Beginning with the line below that contains "right eye: (130, 87)" and ending with the line that contains "right ear: (120, 88)", copy every line exactly. Copy nothing else.
++++ Data provided ++++
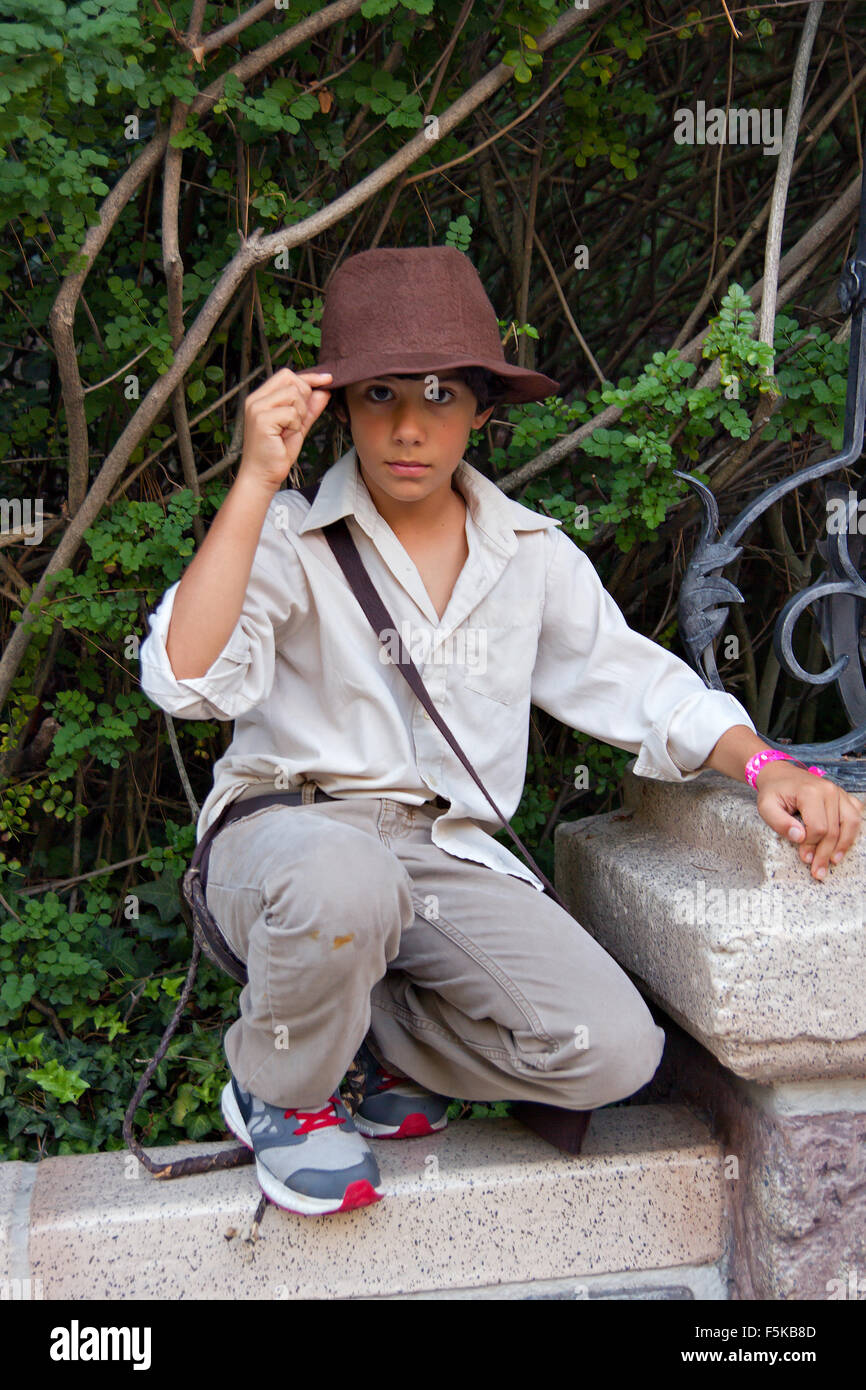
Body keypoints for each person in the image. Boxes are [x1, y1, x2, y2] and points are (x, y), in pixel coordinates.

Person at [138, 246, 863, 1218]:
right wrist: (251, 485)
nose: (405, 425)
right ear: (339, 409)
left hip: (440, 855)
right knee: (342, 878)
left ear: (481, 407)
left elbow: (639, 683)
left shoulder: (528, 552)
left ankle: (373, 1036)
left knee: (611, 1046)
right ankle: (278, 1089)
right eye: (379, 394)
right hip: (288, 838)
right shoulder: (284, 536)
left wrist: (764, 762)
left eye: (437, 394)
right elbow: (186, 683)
++++
++++ Data provided ++++
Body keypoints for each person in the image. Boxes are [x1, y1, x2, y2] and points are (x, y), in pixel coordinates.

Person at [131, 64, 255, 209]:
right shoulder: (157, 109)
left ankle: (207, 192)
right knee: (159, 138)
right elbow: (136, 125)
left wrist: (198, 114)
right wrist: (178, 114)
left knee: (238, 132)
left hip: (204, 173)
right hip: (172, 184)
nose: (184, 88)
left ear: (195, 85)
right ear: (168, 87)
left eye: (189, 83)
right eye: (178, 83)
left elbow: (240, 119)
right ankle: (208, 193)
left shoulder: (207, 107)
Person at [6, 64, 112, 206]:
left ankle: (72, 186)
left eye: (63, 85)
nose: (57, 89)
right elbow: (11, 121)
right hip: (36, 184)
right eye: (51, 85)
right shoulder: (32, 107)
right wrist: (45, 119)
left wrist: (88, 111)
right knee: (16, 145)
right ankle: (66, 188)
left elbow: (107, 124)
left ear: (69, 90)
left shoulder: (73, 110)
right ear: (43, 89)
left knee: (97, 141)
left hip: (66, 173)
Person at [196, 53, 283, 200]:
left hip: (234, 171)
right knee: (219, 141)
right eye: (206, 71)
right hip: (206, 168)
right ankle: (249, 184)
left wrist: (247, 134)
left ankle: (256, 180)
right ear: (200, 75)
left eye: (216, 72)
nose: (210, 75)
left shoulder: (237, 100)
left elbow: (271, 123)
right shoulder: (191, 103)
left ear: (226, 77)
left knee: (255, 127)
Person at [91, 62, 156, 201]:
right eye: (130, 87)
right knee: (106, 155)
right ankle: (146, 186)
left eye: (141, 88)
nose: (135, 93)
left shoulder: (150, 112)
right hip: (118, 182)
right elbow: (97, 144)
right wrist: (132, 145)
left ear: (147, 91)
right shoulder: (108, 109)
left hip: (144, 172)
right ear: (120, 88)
++++
- _Exercise output_
right eye: (130, 87)
right knee: (106, 155)
right ankle: (146, 186)
left eye: (141, 88)
nose: (135, 93)
left shoulder: (150, 112)
right hip: (118, 182)
right elbow: (97, 144)
right wrist: (132, 145)
left ear: (147, 91)
right shoulder: (108, 109)
left hip: (144, 172)
right ear: (120, 88)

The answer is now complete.